Em relação à funcão exercida pelo profissional, por exemplo, se ele cobre assuntos políticos de também presta serviços de comunicação para governos locais, há um risco de interferir, de algum modo, em sua cobertura jornalística.
Em empresas que possuem áreas de compliance algumas regras são estabelecidas, tais como: impedir que colaboradores tenham atividades externas que interfiram em sua imparcialidade profissional, proibição quanto ao uso de informações internas para benefício próprio, além de restrições sobre a atuação profissional fora da empresa.
Em relação ao caso da Globo, o ex apresentador supostamente oferecia serviços para preparar políticos e empresários para entrevistas e aparições na própria emissora e considera-se que, neste caso, é possível que se comprometa a imparcialidade do jornalismo, onde pode criar um ambiente onde determinados entrevistados estejam em vantagem, pois já foram treinados por um “profissional interno”.
Além disso, há o risco de um abuso de poder dentro da empresa, caso o jornalista tenha influenciado a seleção de entrevistados, direcionado pautas ou favorecido clientes em sua cobertura jornalística.
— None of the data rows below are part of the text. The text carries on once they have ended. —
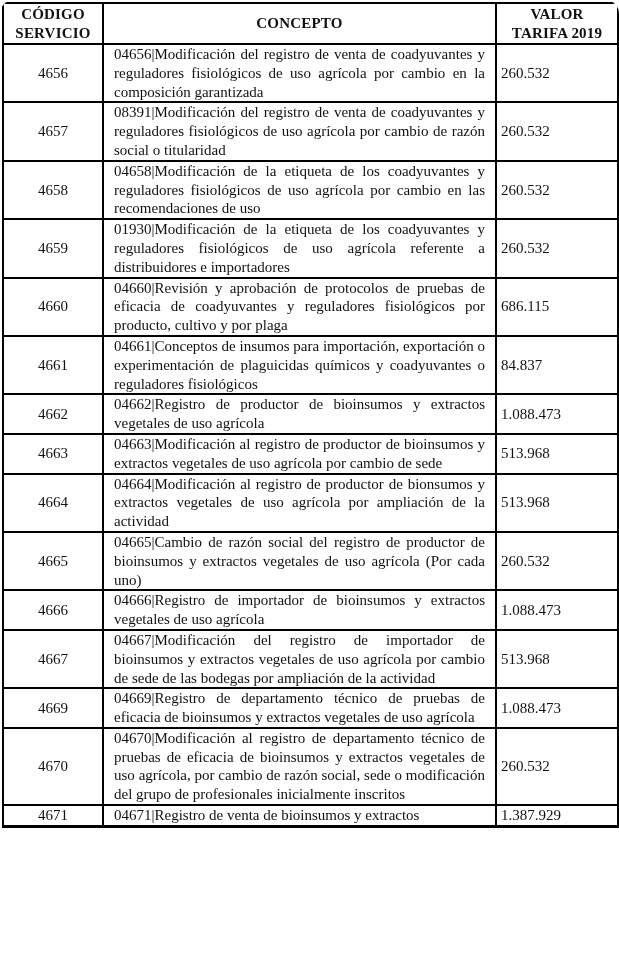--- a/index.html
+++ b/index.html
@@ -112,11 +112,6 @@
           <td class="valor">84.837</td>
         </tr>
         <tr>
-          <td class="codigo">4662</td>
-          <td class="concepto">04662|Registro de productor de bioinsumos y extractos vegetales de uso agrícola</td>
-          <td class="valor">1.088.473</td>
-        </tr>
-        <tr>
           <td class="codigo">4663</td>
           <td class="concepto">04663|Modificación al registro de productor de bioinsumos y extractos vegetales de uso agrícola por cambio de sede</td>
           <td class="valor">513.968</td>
Importante esclarecer que a mera presença em eventos ou a manutenção de relações pessoais com políticos não configura uma infração, pois todos têm direito a vida social e à liberdade de associação. O ponto crítico de atenção é se o profissional usou seu cargo para promover ou beneficiar grupos específicos o que seria uma infração da norma de compliance.
Ainda que empresas privadas não se sujeitem diretamente a Lei 12.813/2013, que regula os conflitos de interesses na Administração Pública Federal e define conflito de interesses como a situação em que um interesse privado pode comprometer a imparcialidade e a legitimidade de uma decisão ou atuação profissional, essa lei traz princípios que podem ser utilizados como referência para organizações privadas ao estruturarem suas políticas de compliance e diretrizes sobre condutas esperadas de seus colaboradores.
A decisão da emissora de não comentar suas ações de compliance está alinhada às melhores práticas, pois a divulgação indevida de informações pode gerar implicações legais. No entanto, cabe reforçar que um programa de compliance robusto deve sempre garantir investigações justas e baseadas em evidências, respeitando os direitos dos envolvidos.
Nem tudo o que aparenta ser uma infração realmente é, e cabe aos profissionais da área assegurar que decisões sejam tomadas com base na verdade e na integridade dos fatos.